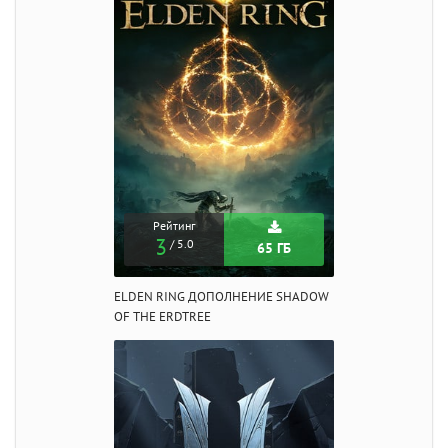
Рейтинг
3
/ 5.0
65 ГБ
ELDEN RING ДОПОЛНЕНИЕ SHADOW
OF THE ERDTREE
★ ★ ★ ★
How to complete this task: Swap "Рейтинг" for "Оценка" in the lines above and output them otherwise unchanged, leaving out the pictures.

Problem solution:
Оценка
3
/ 5.0
65 ГБ
ELDEN RING ДОПОЛНЕНИЕ SHADOW
OF THE ERDTREE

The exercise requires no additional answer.